**Provided passage:**
......

Re: Hu McCulloch (#44),

Re: K. Hamed (#45),

Jeff Id’s comment#43 over in the Ian Jolliffe thread is off-topic there, but is right-on for this thread, so I’m commenting here instead. He wrote,

I just plotted the accepted data on top of the total average. You can clearly see the amplification by mann’s process on local temperature. I then subtracted the two, I am absolutely surprised by the result. It was much clearer than I expected. There is a sharp vertical increase in the difference between Mann and the average with a total rise equal to about 1 standard deviation.

You guys really should see this. Wow!

http://noconsensus.wordpress.com/2008/09/08/manns-statistical-amplification-of-local-data/

Just as a check, can Jeff Id calculate the covariance matrix of the accepted **All Positive** proxies? They should all be positive. Maybe there is something wrong with my calculations.

The problem is that I get a (relatively large) number of proxies that are

The same thing occurs with some proxies that are all negatively correlated with temperature, but some of which are negatively correlated with each other (they should be positively correlated). Similarly some proxies that have different signs of correlation with temperature are positively correlated with each other (they should be negatively correlated).

I am aware that this can be easily generated in synthetic data by using a suitable covariance matrix. However, for this particular case of temperature proxies, I am under the impression that ** the sign of correlation between any two proxies should be the multiplication of the signs of their correlations with temperature (or zero if they are independent?)**. My question is whether the latter statement is correct in the current situation? If the answer is yes, then either something is wrong with the data as a group or most of the (significant) correlations we see are simply spurious. If the answer is no (with a convincing argument) then my apologies for making this comment.

I just plotted the accepted data on top of the total average. You can clearly see the amplification by mann’s process on local temperature. I then subtracted the two, I am absolutely surprised by the result. It was much clearer than I expected. There is a sharp vertical increase in the difference between Mann and the average with a total rise equal to about 1 standard deviation.

......

**Supplied entries:**
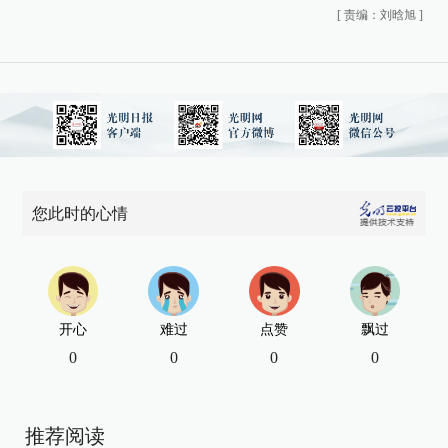
[
责编：刘晗旭
]
您此时的心情
开心
难过
点赞
飘过
0
0
0
0
推荐阅读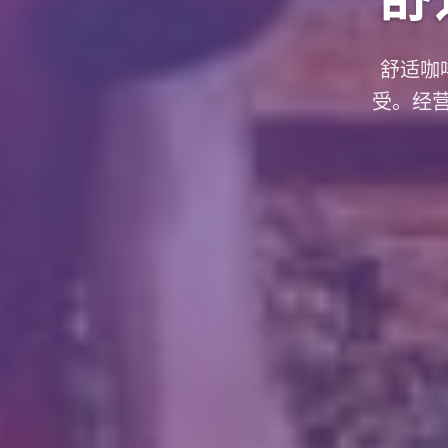
舒适咖啡
受。经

......

**Required actions:**
a - Can you sum up the comment on Mann's proxy data in two sentences?
b - Echo everything in the comment on Mann's proxy data from "Just as a check, can" down to "with my calculations.".

**List of answers:**
a - Jeff Id reports plotting the accepted data on top of the total average and, after subtracting the two, seeing a sharp vertical increase in the difference between Mann and the average of about one standard deviation. The writer asks whether Jeff Id can compute the covariance matrix of the accepted all-positive proxies, noting that some proxies correlate with each other with a sign opposite to what their correlations with temperature imply, and asks whether the sign of correlation between two proxies should equal the product of their signs of correlation with temperature.

b -
Just as a check, can Jeff Id calculate the covariance matrix of the accepted **All Positive** proxies? They should all be positive. Maybe there is something wrong with my calculations.